The answer is every line in the data below that contains the word "http".

** Dataset content follows **

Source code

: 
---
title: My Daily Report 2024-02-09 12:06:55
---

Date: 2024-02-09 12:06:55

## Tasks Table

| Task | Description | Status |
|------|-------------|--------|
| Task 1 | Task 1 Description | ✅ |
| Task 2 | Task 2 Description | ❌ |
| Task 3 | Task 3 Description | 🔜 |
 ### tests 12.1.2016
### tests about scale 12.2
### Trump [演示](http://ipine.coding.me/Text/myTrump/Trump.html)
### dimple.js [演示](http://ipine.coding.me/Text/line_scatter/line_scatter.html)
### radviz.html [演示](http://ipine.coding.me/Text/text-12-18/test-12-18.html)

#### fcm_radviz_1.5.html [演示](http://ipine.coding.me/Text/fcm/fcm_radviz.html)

** End of Dataset content **

Task answer:
### Trump [演示](http://ipine.coding.me/Text/myTrump/Trump.html)
### dimple.js [演示](http://ipine.coding.me/Text/line_scatter/line_scatter.html)
### radviz.html [演示](http://ipine.coding.me/Text/text-12-18/test-12-18.html)
#### fcm_radviz_1.5.html [演示](http://ipine.coding.me/Text/fcm/fcm_radviz.html)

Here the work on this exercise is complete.